Document text =>

══════════════════════════════

I feel like what you're arguing is that you should clean up your commits before anyone else sees them. Fair. But you could also clean it up right before merging to main. It's not that different, except the latter is much less annoying, particularly when going back and forth with people.

I know this is a very github centric workflow, but that's where most engineers work now, and it's nice and easy. This wouldn't work for eg: contributing to linux, but that's not what most of us do.

awesome_dude 39 minutes ago|||

This is where the "Trunk based development" people live - I personally believe that commits should be atomic, because git bisect on smaller meaningful commits is a hang of a lot better than a monster 90 file change commit

KptMarchewa 11 hours ago|||

Split the PR rather than force me to wade through your commit history. Use graphite or something else that allows you to stack PRs.

jlokier 8 hours ago||

Why is it "wade through" if there are 10 clearly distinct but dependent commits, but comfortable if it's 10 stacked PRs instead? They are basically the same thing, presented ever so slightly differently.

I think in most teams I've worked with, the majority of developers (> 85%) barely undestand what Git is doing or what things mean inside GitHub, have never seen commit history as a graph, have never run something like "git log --oneline --graph --decorate" or "--format", and have never heard of "git range-diff" which is very useful for following commit/PR/unit changes.

Personally I review using "git" itself, so I see the graph structure either way, and there's little difference between stacked PRs, commit chains in a single PR, or even feature branches, from that point of view. Even force-push branch updatea aren't difficult to review, because of the reflog and "git range-diff". The differences are mainly in what kinds of behaviour the web-based tooling promotes in the rest of the team, which does matter, and depends on the team.

I agree with you if you're using Graphite instead of GitHub. Having a place to give feedback and/or approval on the individual "units" (commits in a PR, or PRs in a stack) is useful, grouping dependent but distinct changes is useful, and diff'd commit evolution within each unit PR in response to back-end-forth review feedback is useful in some collaborative settings. Though, if you know "git range-diff" and reflog, that shows diff'd commit evolution quite well.

In GitHub, people are confused by stacked PRs both conceptually and due to the GitHub UX around them. Most times when I've posted a stacked PR to a GitHub project, other people didn't realise it was stacked, and occasinally someone else has merged the tip of a stack made by me, and been surprised to see all the dependent PRs merged automatically as a side effect. Usually before they get to reviewing those other PRs :-)

People understand commit sequences in a PR, though I've rarely seen people treat the individual commits as units for review when using GitHub, unfortunately. In the Linux kernel world where Git was born, the PR flow is completely different from GitHub: Their system tends to result in feedback on individual commits. It also encourages better quality feedback, with less nitpicking, and better quality commits.

jfengel 10 hours ago||||

Sometimes I have to go back and fix a bug that appeared during another branch. Having the original commits helps me bisect it.

Not often, but given that it costs me nothing to have it all in my tree, I'd rather have it than not.

hhjinks 12 hours ago||||

You review code not to verify the actual output of the code, but the code itself. For bugs, for maintainability. Commit hygiene is part of that.

seba_dos1 12 hours ago|||

I have no troubles working on big FLOSS projects where reviews usually happen at the commit level :)

══════════════════════════════

Information provided =>
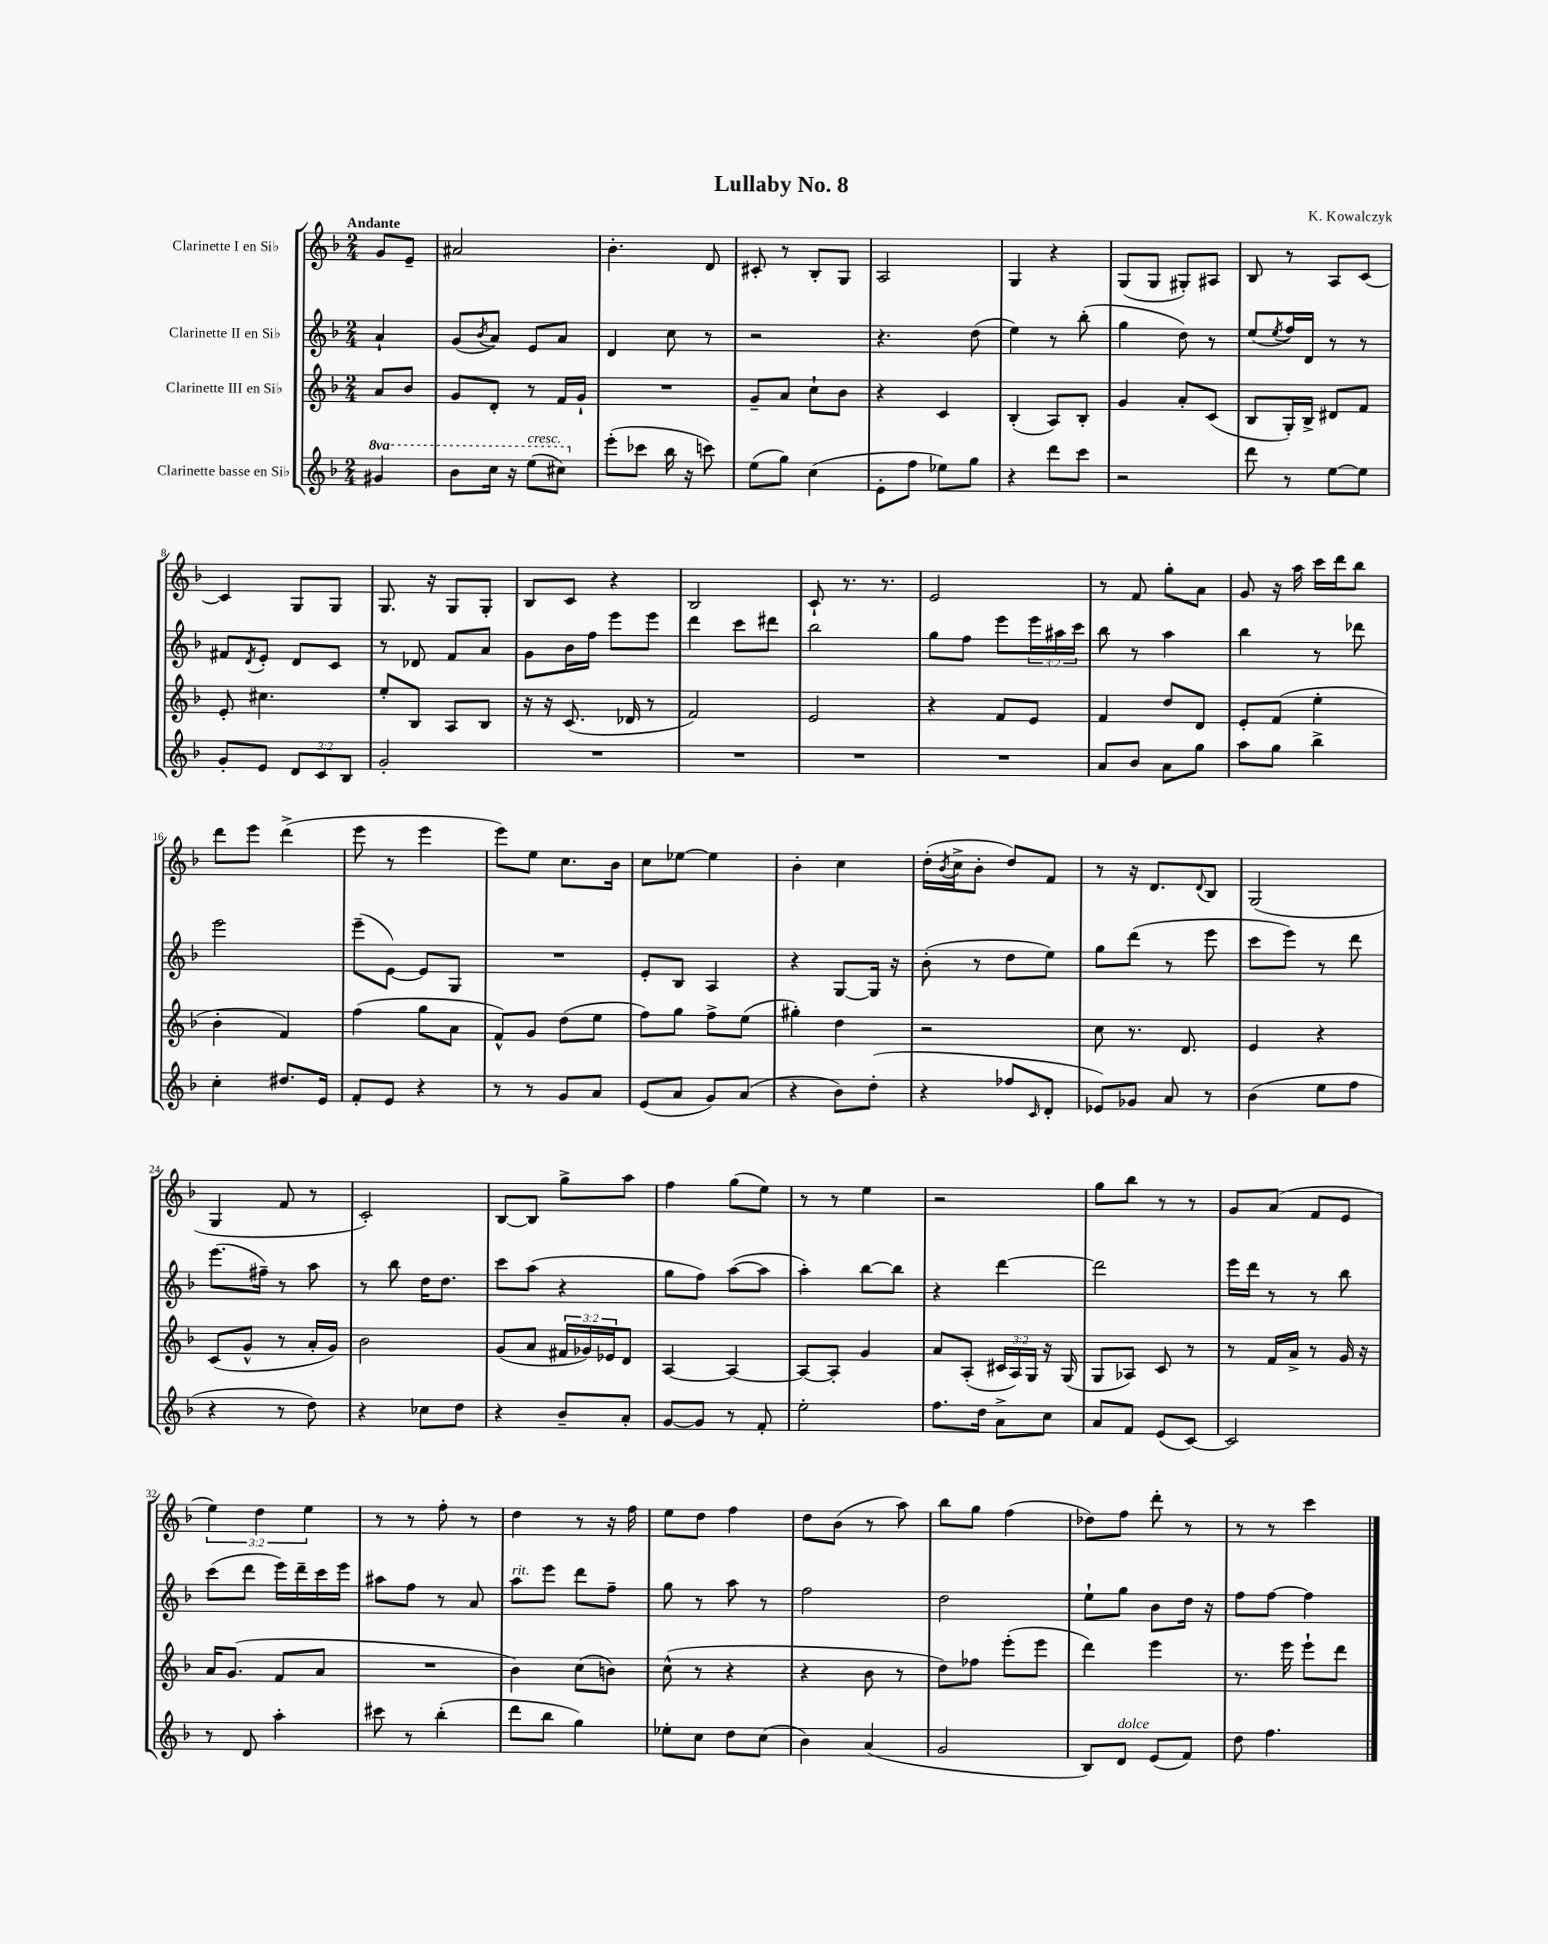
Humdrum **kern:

**kern	**kern	**kern	**kern
*staff4	*staff3	*staff2	*staff1
*clefG2	*clefG2	*clefG2	*clefG2
*k[b-]	*k[b-]	*k[b-]	*k[b-]
*M2/4	*M2/4	*M2/4	*M2/4
4gg#	8a	4a`	8g
.	8b-	.	8e~
=	=	=	=
8bb-	8g	(8g	2a#
.	.	8qb-	.
16ccc	8d'	8a)	.
16r	.	.	.
(8eee	8r	8e	.
8ccc#)	16f	8a	.
.	16g`	.	.
=	=	=	=
(8eee'	2r	4d	4.b-'
8ccc-	.	.	.
16bb-	.	8cc	.
16r	.	.	.
8ccc)	.	8r	8d
=	=	=	=
(8ee	8g~	2r	8c#'
8gg)	8a	.	8r
(4cc	8cc`	.	8B-'
.	8b-	.	8G
=	=	=	=
8e'	4r	4.r	2A
8ff	.	.	.
8ee-)	4c	.	.
8gg	.	(8dd	.
=	=	=	=
4r	(4B-'	4ee)	4G
8ddd	8A)	8r	4r
8ccc	8B-'	(8bb-'	.
=	=	=	=
2r	4g	4gg	(8G
.	.	.	8G
.	8a'	8dd)	8G#')
.	(8c	8r	8A#
=	=	=	=
8ddd	8B-	(8ee	8B-
.	.	8qee	.
8r	16G')	16ff)	8r
.	16B-^	16d	.
[8ee	8d#	8r	8A
8ee]	8f	8r	[8c
=	=	=	=
8g'	8e'	8f#	4c]
.	.	8qd	.
8e	4.cc#	8e'	.
12d	.	8d	8G
12c	.	.	.
.	.	8c	8G
12B-	.	.	.
=	=	=	=
2g'	8ee'	8r	8.G
.	8B-	8d-	.
.	.	.	16r
.	8A	8f	8G
.	8B-	8a	8G'
=	=	=	=
2r	16r	8g	8B-
.	16r	.	.
.	(8.c	16b-	8c
.	.	16ff	.
.	.	8eee	4r
.	16d-	.	.
.	8r	8eee	.
=	=	=	=
2r	2f)	4ddd	2B-
.	.	8ccc	.
.	.	8ddd#	.
=	=	=	=
2r	2e	2bb-	8c`
.	.	.	8.r
.	.	.	8.r
=	=	=	=
2r	4r	8gg	2e
.	.	8ff	.
.	8f	8eee	.
.	8e	24eee	.
.	.	24aa#	.
.	.	24ccc	.
=	=	=	=
8a	4f	8bb-	8r
8b-	.	8r	8f
8a	8dd	4aa	8gg'
8gg	8d	.	8a
=	=	=	=
8aa	8e'	4bb-	8g
8gg	(8f	.	16r
.	.	.	16aa
4bb-^	4ee'	8r	16ccc
.	.	.	16ddd
.	.	8ddd-	8bb-
=	=	=	=
4cc'	4b-'	2eee	8ddd
.	.	.	8eee
8.dd#	4f)	.	(4ddd^
16e	.	.	.
=	=	=	=
8f'	(4ff	(8eee~	8eee
8e	.	[8e)	8r
4r	8gg	8e]	4eee
.	8a	8G	.
=	=	=	=
8r	8f^^)	2r	8eee)
8r	8g	.	8ee
8g	(8dd	.	8.cc
8a	8ee	.	.
.	.	.	16b-
=	=	=	=
(8e	8ff)	8e'	8cc
8a	8gg	8B-	[8ee-
8g)	8ff^	4A	4ee-]
(8a	(8ee	.	.
=	=	=	=
4r	4gg#')	4r	4b-'
8b-)	4dd	[8G	4cc
(8dd'	.	16G]	.
.	.	16r	.
=	=	=	=
4r	2r	(8b-'	(16dd'
.	.	.	8qb-
.	.	.	16cc^
.	.	8r	8b-'
8ff-	.	8dd	8dd)
16qqc	.	.	.
8d'	.	8ee)	8f
=	=	=	=
8e-)	8cc	8gg	8r
8g-	8.r	(8ddd	16r
.	.	.	8.d
8a	.	8r	.
.	8.d	.	.
.	.	.	8qqd
8r	.	8eee	8B-
=	=	=	=
(4b-	4e	8ccc	(2G
.	.	8eee)	.
8ee	4r	8r	.
8ff	.	8ddd	.
=	=	=	=
4r	(8c	(8.eee	4G
.	8g^^	.	.
.	.	16ff#~)	.
8r	8r	8r	8f
8dd)	16a'	8aa	8r
.	16g)	.	.
=	=	=	=
4r	2b-	8r	2c')
.	.	8bb-	.
8cc-	.	16dd	.
.	.	8.dd	.
8dd	.	.	.
=	=	=	=
4r	(8g	8ccc	[8B-
.	8a	(8aa	8B-]
8b-~	24f#	4r	8gg^
.	24g-)	.	.
.	24e-	.	.
8a'	8d	.	8aa
=	=	=	=
[8g	[4A	8gg	4ff
8g]	.	8ff)	.
8r	4A_	([8aa	(8gg
8f'	.	8aa]	8ee)
=	=	=	=
2ee'	8A_	4aa')	8r
.	8A']	.	8r
.	4g	[8bb-	4ee
.	.	8bb-]	.
=	=	=	=
8.ff	8a	4r	2r
.	(8A'	.	.
16dd	.	.	.
8a^	24c#	[4ddd	.
.	24A)	.	.
.	24G	.	.
8cc	16r	.	.
.	(16G	.	.
=	=	=	=
8a	8G	2ddd]	8gg
8f	8A-)	.	8bb-
(8e	8c	.	8r
[8c)	8r	.	8r
=	=	=	=
2c]	8r	16eee	8g
.	.	16ddd	.
.	16f	8r	(8a
.	16a^	.	.
.	8r	8r	8f
.	16g	8bb-	8e
.	16r	.	.
=	=	=	=
8r	16a	(8ccc	6ee)
.	(8.g	.	.
8d	.	8ddd	.
.	.	.	6dd
4aa'	8f	16eee)	.
.	.	16ddd~	.
.	.	.	6ee
.	8a	16ccc	.
.	.	16eee	.
=	=	=	=
8ccc#	2r	8aa#	8r
8r	.	8ff	8r
(4bb-'	.	8r	8ff'
.	.	8a	8r
=	=	=	=
8ddd	4b-)	8aa	4dd
8bb-	.	8eee	.
4gg)	(8cc	8ddd	8r
.	8b)	8ff~	16r
.	.	.	16ff
=	=	=	=
8ee-'	(8cc^^	8gg	8ee
8cc	8r	8r	8dd
8dd	4r	8aa	4ff
(8cc	.	8r	.
=	=	=	=
4b-)	4r	2ff	8dd
.	.	.	(8b-
(4a	8b-	.	8r
.	8r	.	8aa)
=	=	=	=
2g	8dd)	2dd	8bb-
.	8ff-	.	8gg
.	(8eee'	.	(4ff
.	8eee	.	.
=	=	=	=
8B-)	4ddd)	8ee`	8dd-)
8d	.	8gg	8ff
(8e	4eee	8b-	8ddd'
8f)	.	16dd	8r
.	.	16r	.
=	=	=	=
8dd	8.r	8ff	8r
4.ff	.	[8ff	8r
.	16eee	.	.
.	8eee`	4ff]	4ccc
.	8ddd	.	.
==	==	==	==
*-	*-	*-	*-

══════════════════════════════

Challenge 1 => In the Git thread, which command does jlokier call very useful for following commit/PR/unit changes?
Challenge 2 => Please echo the stretch of the Git thread from "I feel like" through "to stack PRs.".
Challenge 3 => Write what comes next in the Git thread, picking up after its last line.
You won't need the rows for anything here.

Right answer 1 => git range-diff

Right answer 2 =>
I feel like what you're arguing is that you should clean up your commits before anyone else sees them. Fair. But you could also clean it up right before merging to main. It's not that different, except the latter is much less annoying, particularly when going back and forth with people.

I know this is a very github centric workflow, but that's where most engineers work now, and it's nice and easy. This wouldn't work for eg: contributing to linux, but that's not what most of us do.

awesome_dude 39 minutes ago|||

This is where the "Trunk based development" people live - I personally believe that commits should be atomic, because git bisect on smaller meaningful commits is a hang of a lot better than a monster 90 file change commit

KptMarchewa 11 hours ago|||

Split the PR rather than force me to wade through your commit history. Use graphite or something else that allows you to stack PRs.

Right answer 3 =>
theshrike79 11 hours ago||

So if a PR consists of 20 commits, they review every single commit linearly without looking at the end result first?

seba_dos1 10 hours ago||

Yes, and in some projects 20 commits is not even a big PR, more like "regular sized". The LKML's first page is now full of PRs with around 20 commits, here's a random one as an example: https://lore.kernel.org/netdev/20260408121252.2249051-1-dhow...

And here's a slightly smaller one which isn't about "miscellaneous fixes": https://lore.kernel.org/netdev/20260408122027.80303-1-xuanzh...

Some of these commits even get reviewed by different maintainers before being merged, which is common when a patchset touches several subsystems at once.

Aachen 12 hours ago||||

If someone uses git commits like the save function of their editor and doesn't write messages intended for reading by anyone else, it makes sense to want to hide them

For other cases, you lose the information about why things are this way. It's too verbose to //comment on every like with how it came to be this way but on (non-rare in total, but rare per line) occasion it's useful to see what the change was that made the line be like this, or even just who to potentially ask for help (when >1 person worked on a feature branch, which I'd say is common)

seba_dos1 12 hours ago||

> If someone uses git commits like the save function of their editor

I use it like that too and yet the reviewers don't get to see these commits. Git has very powerful tools for manipulating the commit graph that many people just don't bother to learn. Imagine if I sent a patchset to the Linux Kernel Mailing List containing such "fix typo", "please work now", "wtf" patches - my shamelessness has its limits!

Aachen 11 hours ago||

Seems like a lot of extra effort (save, add, commit, come up with some message even if it's a prayer to work now) only to undo it again later and create a patch or alternate history out of the final version. Why bother with the intermediate commits if you're not planning for it to be part of the history?

bguebert 1 hour ago|||

Sometimes its nice to have a history like that because then maybe you are thinking of trying the thing they tried that wouldn't work and it would save you some time trying it if you can tell from those commits that it didn't work.

seba_dos1 10 hours ago||||

Git is a version control system. It does not care about what it versions.

When I work on something, I commit often and use the commit graph as a undo tool on steroids. I can see what I tried, I can cherry-pick or revert stuff while experimenting, I can leave promising but unfinished stuff to look at later, or I can just commit to have a simple way to send stuff to CI, or a remote backup synced between machines.

Once I'm done working on something, it's time to take a step back, look at the big picture, see how many changes my experiments have actually yielded, separate them, describe and decide whether they go to review together or split in some way, as sometimes working on a single thing requires multiple distinct changes (one PR with multiple commits), but sometimes working in a single session yields fixes for multiple unrelated issues (several PRs). Only then it gets presented to the reviewer.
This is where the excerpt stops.